La fe cristiana en la que se ha formado este país tiene en la Nochebuena el punto máximo de su creencia, porque se supone que fue una noche como esa, hace poco más de dos mil años, cuando nació Jesús, el mesías, el salvador, el hijo de Dios.
La celebración genera un clima especial que envuelve a toda la sociedad, las familias se reúnen a festejar esa buena nueva que significó para los cristianos la llegada del Niño Dios, cuyo mensaje de salvación promete la vida eterna en un reino que no es de este mundo.
En épocas pretéritas, en los países donde esa noche es invierno, la gente guardaba frutos desecados que se pegaban a los árboles, como augurio de buenas cosechas, lo que dio origen al arbolito iluminado que adorna hogares, comercios y plazas.
La buena noticia del nacimiento de Jesús se celebra también con villancicos, canciones que resaltan su nacimiento en un pesebre, símbolo de la máxima humildad de la que fue capaz el que entraría en la historia como rey de reyes.
Para los niños es tiempo de recibir juguetes nuevos, que implican el ritual de juntar la hierba que se comerán los renos y el agua que han de beber para seguir su camino después de haber dejado los regalos en cada casa, y esa fantasía que llena de magia los corazones infantiles se transmite por generaciones, para formar parte de los recuerdos más luminosos de la niñez.

Registros de datos:
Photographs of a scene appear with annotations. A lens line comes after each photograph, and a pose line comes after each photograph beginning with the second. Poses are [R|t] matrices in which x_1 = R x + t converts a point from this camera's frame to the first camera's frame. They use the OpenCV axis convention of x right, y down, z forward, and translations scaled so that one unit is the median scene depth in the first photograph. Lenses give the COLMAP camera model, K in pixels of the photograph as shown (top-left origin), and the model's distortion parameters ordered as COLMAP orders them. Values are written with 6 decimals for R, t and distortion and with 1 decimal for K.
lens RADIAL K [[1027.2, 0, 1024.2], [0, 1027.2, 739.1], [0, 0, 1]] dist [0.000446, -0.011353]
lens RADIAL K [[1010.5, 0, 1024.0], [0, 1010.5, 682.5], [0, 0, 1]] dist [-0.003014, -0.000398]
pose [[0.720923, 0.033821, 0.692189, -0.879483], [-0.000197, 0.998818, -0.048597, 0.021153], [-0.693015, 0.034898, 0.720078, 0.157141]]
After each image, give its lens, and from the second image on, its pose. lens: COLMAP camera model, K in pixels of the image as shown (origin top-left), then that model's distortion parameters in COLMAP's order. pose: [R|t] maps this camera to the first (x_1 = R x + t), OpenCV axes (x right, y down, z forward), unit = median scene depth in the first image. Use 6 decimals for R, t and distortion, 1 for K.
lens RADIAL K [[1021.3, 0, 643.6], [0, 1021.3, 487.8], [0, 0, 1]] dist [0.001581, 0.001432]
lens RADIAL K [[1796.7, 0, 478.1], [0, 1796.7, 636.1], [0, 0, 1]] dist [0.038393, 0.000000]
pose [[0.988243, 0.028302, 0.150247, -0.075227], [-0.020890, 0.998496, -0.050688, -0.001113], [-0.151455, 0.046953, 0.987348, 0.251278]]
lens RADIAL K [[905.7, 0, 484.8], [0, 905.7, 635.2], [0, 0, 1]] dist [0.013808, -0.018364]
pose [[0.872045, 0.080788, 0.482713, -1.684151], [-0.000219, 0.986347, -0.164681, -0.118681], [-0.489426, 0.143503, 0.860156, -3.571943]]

Consigna A:
Pasa al inglés esta oración del texto sobre la Nochebuena: "La buena noticia del nacimiento de Jesús se celebra también con villancicos, canciones que resaltan su nacimiento en un pesebre, símbolo de la máxima humildad de la que fue capaz el que entraría en la historia como rey de reyes."
Consigna B:
Sigue escribiendo el texto sobre la Nochebuena a partir de su última oración.
Los registros vienen de otra fuente.

Respuesta A:
The good news of the birth of Jesus is also celebrated with Christmas carols, songs that highlight his birth in a manger, a symbol of the greatest humility of which the one who would go down in history as king of kings was capable.

Respuesta B:
Desde los más distantes puntos del planeta regresan los hijos de esta patria que han salido a buscar mejores horizontes, pero que nunca olvidan que fue esta la tierra en la que vieron la luz por primera vez, y se acercan a estar junto a los que se quedaron, y disfrutan en el terruño del reencuentro, una forma de darle significado a esa buena nueva que los ángeles anunciaron a los pastores en tierras de Galilea hace más de veinte siglos.
La Nochebuena es un hecho trascendente en la vida de los pueblos, un acontecimiento que compartimos con los mejores deseos de paz y prosperidad para esta tierra y para todos sus hijos.